4. Bekal (biaya). Setiap perjuangan pasti ada pengorbanan, itulah logikanya,
manusia menjalani hidup ini butuh pengorbanan begitupun menuntut ilmu.
Biasanya, dalam hal biaya ini menjadi dalih masyarakat yang sangat utama dalam
menuntut ilmu khususnya pada pendidikan formal. Sehingga ketika ditanya salah
seorang yang tidak belajar di pendidikan formal misalnya, “kenapa kamu atau dia
tidak sekolah?” jawabannya sungguh gampang sekali, “saya atau dia tidak sekolah
karena tidak punya biaya.
Seperti dijelaskan sebelumnya bahwa pendidikan wajib hukumnya bagi setiap
muslim, dan dijelaskan lagi dalam hadis “Tuntutlah ilmu mulai dari
rahim ibu sampai liang lahat”. Dari hadis tersebut kita bisa mengetahui bahwa, seumur hidup
kita wajib menuntut ilmu.

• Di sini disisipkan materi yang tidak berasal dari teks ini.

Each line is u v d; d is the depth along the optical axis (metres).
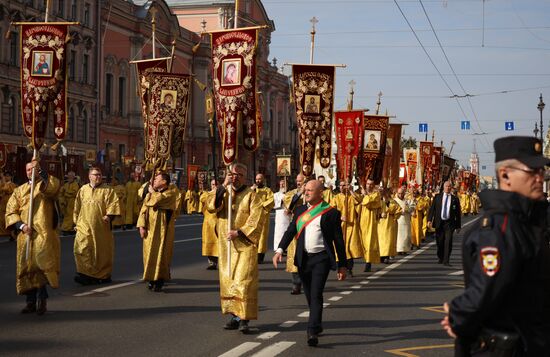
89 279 13.85
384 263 20.44
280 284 14.81
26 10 44.34
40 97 11.30
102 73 53.31
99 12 52.31
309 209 9.18
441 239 19.91
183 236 27.52
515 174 4.08
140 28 57.41
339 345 8.80
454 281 15.79
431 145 33.78
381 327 10.05
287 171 42.53
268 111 83.19
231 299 9.43
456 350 4.10
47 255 10.37
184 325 9.84
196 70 67.06
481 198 4.13
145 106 17.86
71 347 8.36
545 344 3.88
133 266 17.00
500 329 3.93
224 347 8.50
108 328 9.55
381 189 20.45
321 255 9.01
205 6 71.62
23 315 10.45
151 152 17.38
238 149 10.79
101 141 53.25
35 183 10.48
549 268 3.97
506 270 3.80
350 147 17.92
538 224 4.05
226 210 9.71
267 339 9.04
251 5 75.50
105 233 13.94
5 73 42.28
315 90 15.80
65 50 11.38
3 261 17.02
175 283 14.39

Pendidikan bukan hanya pendidikan formal tetapi non
formal pun ada. Rasul menjanjikan kepada para penuntut ilmu,
إنَّ ﺍﷲَتَكَفَّلَ لِطَالِبِ
اْلعِلْمِ بِرِزْقِهِ
“Sesungguhnya Allah pasti mencukupkan rezekinya bagi orang yang
menuntut ilmu”
Dalam lafal hadis di atas tertulis lafazh takaffala dengan menggunakan fi’il madhy yang aslinya mempunyai arti ‘telah mencukupkan’ yang “seolah-olah” sudah terjadi. Maka
lafazh tersebut mempunyai makna pasti, asalkan dibarengi dengan keyakinan
terhadap kekuasaan Allah. Dan yakinkanlah bagi para penuntut ilmu walaupun
dengan segala kekurangan——biaya— pasti mampu atau bisa menyelesaikan
pendidikan. Karena pasti akan ada jalan lain selama manusia berusaha dan yakin
terhadap kekuasaan dan pertolongan Allah Al-Yaqinu Lâ Yuzâlu bi
as-Syak Artinya: ”keyakinan tidak bisa
dihilangkan oleh keragu-raguan”. Dan akhirnya maka tidak ada alasan orang tidak bisa menuntut
ilmu karena biaya, seperti keterangan sebelumnya carilah jalan lain, solusi
lain untuk bisa menuntut ilmu.
5. Petunjuk Guru; Profesionalisme Guru
Ilmu didapat dengan dua cara. Pertama dengan bil kasbi. Yakni didapat dengan cara usaha keras
sebagaimana layaknya pencari ilmu biasa. Ia belajar menuntut ilmu dengan tekun
belajar dari bimbingan yang benar. Kedua dengan bil kasyfi. Yakni dengan cara mendekatkan diri kepada
Allah Swt secara total. Dengan kedekatannya kepada Allah Swt, Allah akan
memberi apa yang ia minta. Cara ini adalah cara untuk orang khusus. Sebagai
penuntut ilmu berusahalah semaksimal mungkin untuk dapat mengkorelasikan
keduanya. Juga, berusaha semaksimal mungkin untuk mendapat petunjuk guru karena
tanpa petunjuk guru dan tanpa taqarrub (ibadah mendekatkan diri) total kepada Allah bisa jadi ilmu
tersebut datangnya dari iblis la’natullah ‘alaih. Profesionalisme guru artinya seorang guru
harus mampu menguasai pelajaran sesuai dengan bidangnya.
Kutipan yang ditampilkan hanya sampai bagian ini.